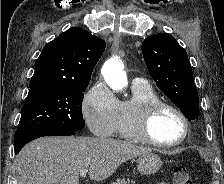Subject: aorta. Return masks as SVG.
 Instances as JSON below:
<instances>
[{"instance_id":"obj_1","label":"aorta","mask_w":224,"mask_h":184,"mask_svg":"<svg viewBox=\"0 0 224 184\" xmlns=\"http://www.w3.org/2000/svg\"><path fill=\"white\" fill-rule=\"evenodd\" d=\"M123 69L124 65L119 59L108 60L102 68L104 80L113 90H122L127 85V76Z\"/></svg>"}]
</instances>
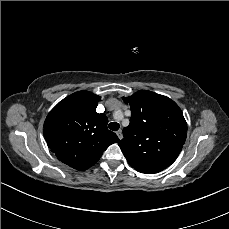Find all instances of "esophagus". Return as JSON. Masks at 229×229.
Segmentation results:
<instances>
[{
	"instance_id": "esophagus-1",
	"label": "esophagus",
	"mask_w": 229,
	"mask_h": 229,
	"mask_svg": "<svg viewBox=\"0 0 229 229\" xmlns=\"http://www.w3.org/2000/svg\"><path fill=\"white\" fill-rule=\"evenodd\" d=\"M116 134H117L118 138H119L120 140H122V138H123L122 130H118V131L116 132Z\"/></svg>"
}]
</instances>
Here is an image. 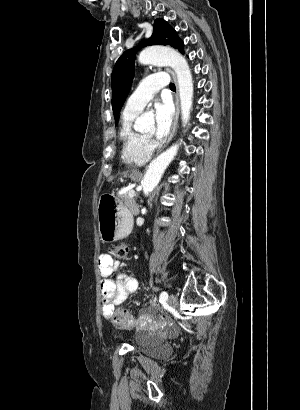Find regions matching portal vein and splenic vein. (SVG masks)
<instances>
[{"label":"portal vein and splenic vein","instance_id":"obj_1","mask_svg":"<svg viewBox=\"0 0 300 410\" xmlns=\"http://www.w3.org/2000/svg\"><path fill=\"white\" fill-rule=\"evenodd\" d=\"M135 194H136V193H135L134 190H130L129 193H128V195H129L130 197H134Z\"/></svg>","mask_w":300,"mask_h":410}]
</instances>
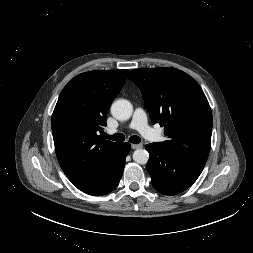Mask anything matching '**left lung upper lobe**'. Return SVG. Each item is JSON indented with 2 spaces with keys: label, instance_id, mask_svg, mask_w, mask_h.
Here are the masks:
<instances>
[{
  "label": "left lung upper lobe",
  "instance_id": "left-lung-upper-lobe-1",
  "mask_svg": "<svg viewBox=\"0 0 253 253\" xmlns=\"http://www.w3.org/2000/svg\"><path fill=\"white\" fill-rule=\"evenodd\" d=\"M128 78L141 90L152 123L165 126L159 146L172 156L203 167L212 133V112L199 84L176 68L132 70Z\"/></svg>",
  "mask_w": 253,
  "mask_h": 253
}]
</instances>
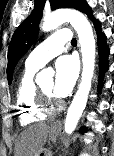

◆ **Task prompt**
Number each line of the data above as a list item, from the line containing "Mask anything matching" through the end of the data, both included. Skip blank lines and leave out the pictures.

◆ **Final answer**
1. Mask anything matching '**left lung upper lobe**'. Return SVG. Each item is JSON indented with 2 spaces with keys: label, instance_id, mask_svg, mask_w, mask_h.
2. Here are the masks:
3. <instances>
4. [{
5.   "label": "left lung upper lobe",
6.   "instance_id": "left-lung-upper-lobe-1",
7.   "mask_svg": "<svg viewBox=\"0 0 253 253\" xmlns=\"http://www.w3.org/2000/svg\"><path fill=\"white\" fill-rule=\"evenodd\" d=\"M128 78L141 90L152 123L165 126L159 146L172 156L203 167L212 133V112L199 84L176 68L132 70Z\"/></svg>",
8.   "mask_w": 253,
9.   "mask_h": 253
10. }]
11. </instances>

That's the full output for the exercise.